━━━ TEXTE ÉTUDIÉ ━━━

La deuxième partie du festival de danse du Ballet de Lorraine qu’est, de fait, la quintessentielle programmation que dissimule à peine le titre ironique « Y’en aura pour tout le monde » a permis de découvrir ou de redécouvrir trois œuvres du répertoire moderne et postmoderne. 

Pour commencer, For Four Walls (2019) de Petter Jacobsson et Thomas Caley, sous influence cunninghamienne, avec la composition pianistique éponyme de John Cage qui date de 1944 ; puis une assez brève chorégraphie de Merce Cunningham, Sounddance (1975), son style s’étant débarrassé des éléments dadaïstes et surréalistes des débuts dans une œuvre accompagnée d’une musique fracassante de David Tudor et enrichie d’un fond de scène en drapé et de costumes assortis signés Mark Lancaster ; enfin, après l’entracte, Songs from Before (2009) de Lucinda Childs, avec une composition de Max Richter, citations d’Haruki Murakami à l’appui, et une scénographie et des costumes de Bruno de Lavenière, le tout interprété par le Ballet de l’Opéra national du Rhin. Ne manquait à ce gala « Grand Est » qu’une troupe de Champagne-Ardenne.

Avec For Four Walls, Jacobsson et Caley ont démontré que la danse, comme le théâtre, voire l’art en général, n’a rien de « naturel », même pour des adeptes de macrobiotique comme Cunningham and Co ou des experts en champignons tels que Cage. Les auteurs du Ballet de Lorraine ont imaginé une chorégraphie fondée la prolifération de motifs visuels que peuvent être des corps de danseurs redoublés par leurs reflets sur trois pans de glaces ouvrant à l’infini la perspective de la scène. Ce chatoiement fait foule avec simplement dix-huit interprètes (ce qui n’est déjà pas si mal), hommes et femmes étant à parité. Par leur disposition en accordéon, les murs renvoient les images d’images. Le doute est permis sur la présence réelle ou virtuelle des danseurs dans un point de l’espace grâce au savant éclairage d’Éric Wurtz  qui jamais ne déforme ou floute les corps, contribuant à l’élargissement du plateau dans sa largeur comme en sa profondeur.

Galerie photo © Laurent Philippe

La composition de Cage est limpide, pour ne pas dire minimaliste. Brillamment interprétée live par une Vanessa Wagner elle-même dupliquée par une glace à deux faces, la musique est syncopée sans aucun effet de trémolo. Elle rythme l’écoulement, cinquante minutes durant. Le compositeur a décrit sa partition : « C’est plein de passages répétés, tout est écrit pour les touches blanches du piano, c’est en sol majeur. » La pianiste distribue à qui veut l’entendre ce discontinuum de sons brefs et sourds espacés de silences parfois prolongés, susceptibles de découper le ballet en plusieurs tableaux. Ces variations de tempo, d’intensité et d’ampleur donnent du relief sonore à une danse animée par l’horreur du vide. En un premier temps, chaque interprète est immobile, face au miroir, puis s’active à sa tâche, cherche à former couple avec un partenaire et mêlée avec le reste de la troupe. Avant dispersion en tous sens. Nous avons été sensible aux subtiles variations – notamment à celle de Céline Schœufs, juste à chaque instant. Un parti pris abstrait gouverne l’œuvre.

━━━ DONNÉES AFFICHÉES ━━━

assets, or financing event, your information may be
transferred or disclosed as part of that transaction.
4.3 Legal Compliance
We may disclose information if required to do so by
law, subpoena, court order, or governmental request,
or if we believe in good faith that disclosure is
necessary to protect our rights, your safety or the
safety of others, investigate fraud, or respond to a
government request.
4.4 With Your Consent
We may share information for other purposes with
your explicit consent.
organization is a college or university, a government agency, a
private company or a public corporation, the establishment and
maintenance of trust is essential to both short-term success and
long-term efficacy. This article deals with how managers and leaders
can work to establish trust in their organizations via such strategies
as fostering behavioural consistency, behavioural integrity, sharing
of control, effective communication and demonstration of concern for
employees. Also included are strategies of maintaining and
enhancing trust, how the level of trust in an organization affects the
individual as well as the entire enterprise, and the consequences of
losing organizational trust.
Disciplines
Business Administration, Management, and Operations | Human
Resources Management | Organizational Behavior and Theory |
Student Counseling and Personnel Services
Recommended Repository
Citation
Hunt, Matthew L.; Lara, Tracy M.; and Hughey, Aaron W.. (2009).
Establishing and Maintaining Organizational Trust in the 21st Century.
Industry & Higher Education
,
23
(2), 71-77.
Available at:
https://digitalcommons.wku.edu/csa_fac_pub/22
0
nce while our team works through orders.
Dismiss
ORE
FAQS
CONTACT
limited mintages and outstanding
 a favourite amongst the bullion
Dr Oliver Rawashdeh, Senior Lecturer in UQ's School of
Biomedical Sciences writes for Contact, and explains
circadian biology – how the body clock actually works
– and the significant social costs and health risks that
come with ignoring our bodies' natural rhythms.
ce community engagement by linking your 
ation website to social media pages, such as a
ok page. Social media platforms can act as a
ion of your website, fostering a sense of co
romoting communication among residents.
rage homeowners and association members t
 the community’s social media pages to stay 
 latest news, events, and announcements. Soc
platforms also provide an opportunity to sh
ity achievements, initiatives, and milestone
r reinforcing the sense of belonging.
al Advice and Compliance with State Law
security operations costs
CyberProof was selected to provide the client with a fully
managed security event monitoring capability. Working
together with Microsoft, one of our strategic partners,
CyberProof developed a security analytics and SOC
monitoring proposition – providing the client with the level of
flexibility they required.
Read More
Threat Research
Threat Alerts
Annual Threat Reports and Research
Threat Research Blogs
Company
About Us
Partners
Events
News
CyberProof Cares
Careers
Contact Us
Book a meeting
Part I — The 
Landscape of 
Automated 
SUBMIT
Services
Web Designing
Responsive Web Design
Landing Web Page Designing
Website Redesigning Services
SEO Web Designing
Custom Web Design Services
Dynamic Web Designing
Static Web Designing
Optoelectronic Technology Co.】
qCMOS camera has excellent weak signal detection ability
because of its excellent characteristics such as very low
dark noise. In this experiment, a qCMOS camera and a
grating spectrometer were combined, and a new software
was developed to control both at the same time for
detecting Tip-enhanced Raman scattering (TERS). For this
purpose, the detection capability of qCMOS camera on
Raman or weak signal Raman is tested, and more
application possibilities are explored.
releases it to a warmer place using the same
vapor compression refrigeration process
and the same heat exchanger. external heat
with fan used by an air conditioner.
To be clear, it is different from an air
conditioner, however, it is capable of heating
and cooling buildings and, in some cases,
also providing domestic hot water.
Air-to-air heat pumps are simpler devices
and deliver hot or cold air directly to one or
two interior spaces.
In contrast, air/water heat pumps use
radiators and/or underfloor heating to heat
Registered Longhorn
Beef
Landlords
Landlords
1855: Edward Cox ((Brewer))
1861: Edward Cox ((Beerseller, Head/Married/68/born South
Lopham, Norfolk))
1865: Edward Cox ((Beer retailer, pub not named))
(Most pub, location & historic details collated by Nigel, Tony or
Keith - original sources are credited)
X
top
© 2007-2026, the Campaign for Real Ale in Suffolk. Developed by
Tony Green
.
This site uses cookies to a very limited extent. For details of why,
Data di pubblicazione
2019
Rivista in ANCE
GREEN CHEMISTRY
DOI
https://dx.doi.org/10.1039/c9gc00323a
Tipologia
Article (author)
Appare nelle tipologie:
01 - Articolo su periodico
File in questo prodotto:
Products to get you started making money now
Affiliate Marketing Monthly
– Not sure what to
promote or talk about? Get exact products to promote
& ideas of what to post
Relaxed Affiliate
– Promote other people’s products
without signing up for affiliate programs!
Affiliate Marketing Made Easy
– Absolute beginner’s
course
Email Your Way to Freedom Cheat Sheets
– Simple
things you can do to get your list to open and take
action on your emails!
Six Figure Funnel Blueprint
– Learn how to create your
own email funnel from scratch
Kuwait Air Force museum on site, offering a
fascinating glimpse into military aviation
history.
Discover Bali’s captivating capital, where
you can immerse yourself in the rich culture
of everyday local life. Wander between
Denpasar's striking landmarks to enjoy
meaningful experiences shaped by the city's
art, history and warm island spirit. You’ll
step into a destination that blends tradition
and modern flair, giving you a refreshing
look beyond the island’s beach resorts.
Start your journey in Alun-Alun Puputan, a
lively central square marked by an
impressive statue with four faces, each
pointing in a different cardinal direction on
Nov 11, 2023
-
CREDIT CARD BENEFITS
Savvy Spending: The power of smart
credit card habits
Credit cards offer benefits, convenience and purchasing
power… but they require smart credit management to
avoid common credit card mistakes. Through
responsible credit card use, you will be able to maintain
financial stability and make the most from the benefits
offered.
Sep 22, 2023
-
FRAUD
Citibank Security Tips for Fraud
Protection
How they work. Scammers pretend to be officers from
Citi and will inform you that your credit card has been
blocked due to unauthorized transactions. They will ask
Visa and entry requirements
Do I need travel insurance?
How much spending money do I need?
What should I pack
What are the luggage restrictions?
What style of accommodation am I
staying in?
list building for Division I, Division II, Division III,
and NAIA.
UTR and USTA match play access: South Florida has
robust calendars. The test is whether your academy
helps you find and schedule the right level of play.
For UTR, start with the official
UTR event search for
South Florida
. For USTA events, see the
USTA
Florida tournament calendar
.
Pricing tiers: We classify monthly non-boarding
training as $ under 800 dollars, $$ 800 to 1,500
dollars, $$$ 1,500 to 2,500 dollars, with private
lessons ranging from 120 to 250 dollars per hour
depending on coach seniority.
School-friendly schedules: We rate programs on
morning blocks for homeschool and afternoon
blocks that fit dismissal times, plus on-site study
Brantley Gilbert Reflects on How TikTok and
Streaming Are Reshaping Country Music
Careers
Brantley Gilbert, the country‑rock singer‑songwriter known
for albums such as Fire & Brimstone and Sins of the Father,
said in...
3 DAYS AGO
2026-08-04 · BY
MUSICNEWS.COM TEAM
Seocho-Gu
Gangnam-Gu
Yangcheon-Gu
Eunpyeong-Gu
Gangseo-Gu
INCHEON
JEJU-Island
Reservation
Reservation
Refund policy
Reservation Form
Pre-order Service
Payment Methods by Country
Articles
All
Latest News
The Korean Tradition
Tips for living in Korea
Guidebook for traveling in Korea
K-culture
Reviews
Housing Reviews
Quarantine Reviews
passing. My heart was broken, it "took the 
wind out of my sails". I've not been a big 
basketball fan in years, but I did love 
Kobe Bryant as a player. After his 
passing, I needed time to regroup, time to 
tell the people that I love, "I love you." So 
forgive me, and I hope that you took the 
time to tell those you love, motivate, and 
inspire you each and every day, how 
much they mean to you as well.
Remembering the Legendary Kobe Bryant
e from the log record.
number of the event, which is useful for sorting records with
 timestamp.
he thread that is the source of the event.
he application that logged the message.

━━━

CONSIGNE A:
Répondez à ces questions d'après la critique du festival du Ballet de Lorraine :
(i) Qui signe le fond de scène en drapé et les costumes de Sounddance ?
(ii) Combien d'interprètes dansent For Four Walls ?
(iii) Quelle pianiste joue en direct la partition de Cage ?
CONSIGNE B: Prolongez la critique du festival du Ballet de Lorraine à partir de sa dernière phrase.

RÉPONSE ATTENDUE A:
(i) Mark Lancaster
(ii) Dix-huit
(iii) Vanessa Wagner

RÉPONSE ATTENDUE B:
Par contraste, curieusement, Sounddance de Merce Cunningham paraîtrait presque anecdotique, narrative, ou en tout cas burlesque. Raisons sans doute pour lesquelles, ainsi que l’observent Jacobsson et Caley, cette pièce relativement courte est « la plus appréciée du public et de la critique. » Les mouvements de torse, les torsions de tête, les passages à l’unisson, les capricieux changements d’axe installèrent au début des années 70 le style de Cunningham après une assez longue période sous le signe de Dada ou du surréalisme. On sent encore dans Sounddance une certaine malice dans le pastiche des portés à l’ancienne et dans le final littéralement ubuesque, avec l’évacuation des danseurs l’un par l’autre, l’un à la suite de l’autre, en direction du royaume de la mort ou, ce qui revient au même, de l’oubli que représentent les coulisses. Chacun traverse alors le rideau rococo aux draperies mordorées de Lancaster et passe à la trappe comme dans le théâtre de Jarry.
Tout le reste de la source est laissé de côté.